=== Task statement ===
Render each line of the listing below as a row in a Markdown table, leaving out any blank lines. Use two columns, "No." for the row number and "Line" for the line.

[Entries taken from a collection]
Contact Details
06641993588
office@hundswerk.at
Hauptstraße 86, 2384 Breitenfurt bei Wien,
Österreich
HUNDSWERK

=== Problem solution ===
| No. | Line |
|---|---|
| 1 | Contact Details |
| 2 | 06641993588 |
| 3 | office@hundswerk.at |
| 4 | Hauptstraße 86, 2384 Breitenfurt bei Wien, |
| 5 | Österreich |
| 6 | HUNDSWERK |